To make policies that work for everyone, it is necessary to know something about everyone. The United States is a country of great size and diversity. Throughout its history, characteristics including sex, race, ethnicity, age, and geography have influenced the economic opportunities that are available to people.
One of the most salient measures of economic opportunity to individuals is income. How income is distributed, grows, and persists provides important insights into who has access to economic opportunity, where opportunities are flourishing, and where they are not.
The variations in how income is distributed and the disparities that at times result are as much a tapestry as the population itself. The experience of one group is not the experience of all groups. Yet narratives about inequality and income distributions in America are often too simplistic: Wealthy or poor. Have or have not.
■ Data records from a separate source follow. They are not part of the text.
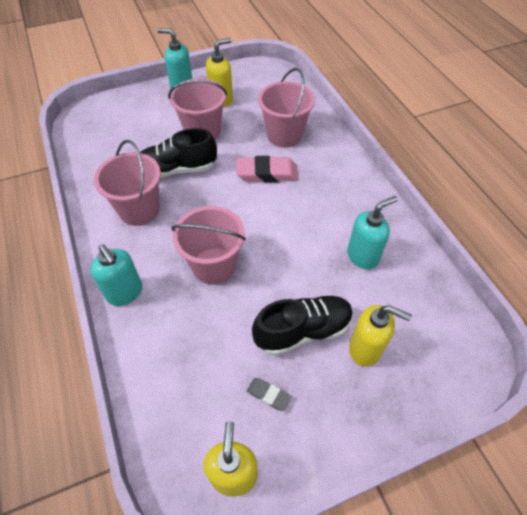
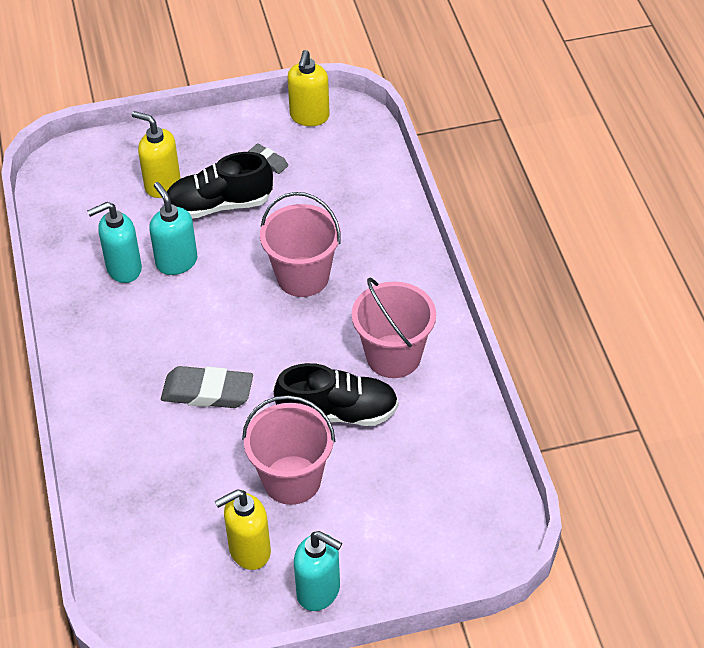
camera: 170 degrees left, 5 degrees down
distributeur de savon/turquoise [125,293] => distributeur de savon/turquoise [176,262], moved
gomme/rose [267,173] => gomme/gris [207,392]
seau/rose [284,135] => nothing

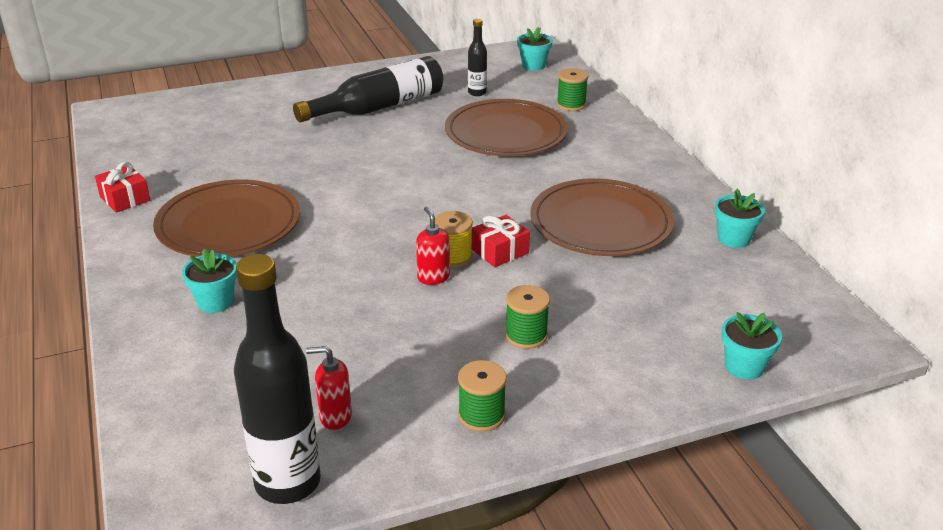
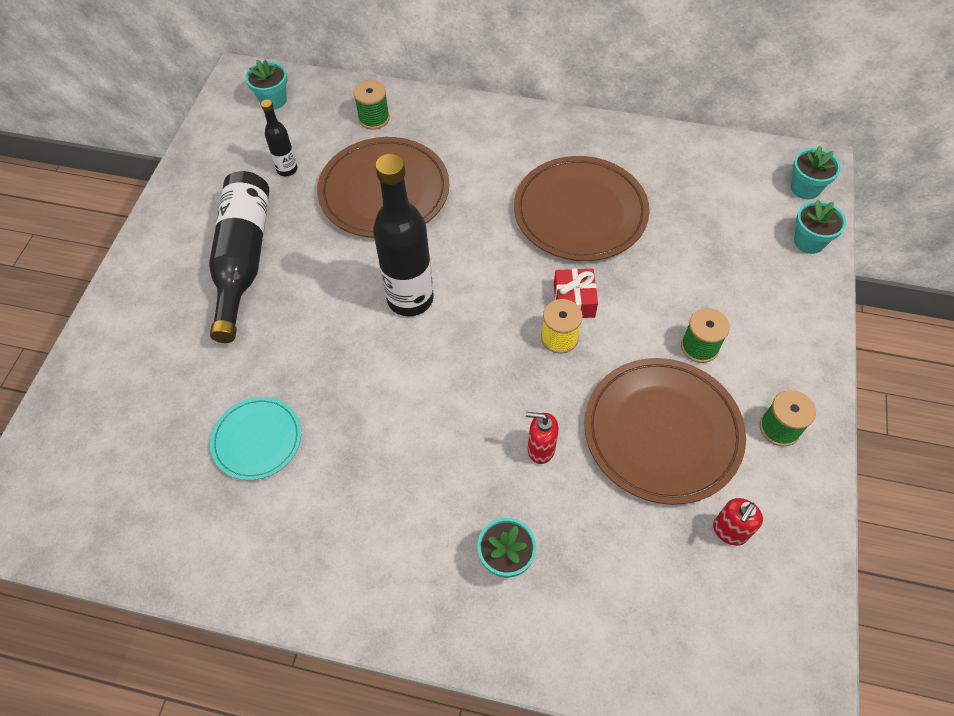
camera: 55 degrees left, 25 degrees up
cadeau/rouge [125,198] => nothing
assiette/marron [229,224] => assiette/marron [662,432], moved
bouteille/noir [288,482] => bouteille/noir [410,299], moved
distributeur de savon/rouge [433,277] => distributeur de savon/rouge [540,449], moved
pot de fleurs/turquoise [733,239] => pot de fleurs/turquoise [805,188], moved
nothing => assiette/turquoise [257,439]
Existing statistics on income distributions and inequalities may reinforce those narratives because they often group people into large categories, offering, say, the average income for all U.S. women compared with all U.S. men. Such aggregate measures have their use, but they don’t speak to how the experience of Black women compares with that of Hispanic women, or how economic outcomes in Idaho compare with those of Kentucky.
That deeper, richer understanding of income and earnings across America is the motivation behind a new dataset, which provides detailed income and earnings information based on the universe of individual tax forms filed between 1998 and 2019. This effort, the Income Distributions and Dynamics in America (IDDA) project, is the result of a research partnership between the Opportunity & Inclusive Growth Institute at the Minneapolis Fed and the U.S. Census Bureau.
The Institute is committed to making this data available for public download to catalyze new research and analysis on the economics of disparities across and within demographic and geographic groups that Americans identify with.1
“Economics perhaps underinvests in the collection and production of large datasets and making them broadly available,” said Illenin Kondo, senior research economist at the Institute and one of the principal investigators on the project. “To process all this data, to do so systematically for many groups, does not fit neatly into the traditional research contribution—it’s really an intermediate input. That makes it a particularly good Institute project because we have reduced the barriers to entry by investing the resources to produce a public good.”
The project website contains links to download the data, technical documentation, income charts and maps, and articles that cut into the data to analyze the many dimensions of income distributions and dynamics in America.
A universal, granular, accessible dataset
The statistics in IDDA are universal because the statistics were constructed starting with all U.S. individual tax forms, rather than starting with a limited sample. The data are granular because they contain extensive demographic information from Census Bureau records. And they are accessible because they can be downloaded by anyone from the Minneapolis Fed’s public website. These characteristics—universality, granularity, and accessibility—distinguish the IDDA dataset from existing resources.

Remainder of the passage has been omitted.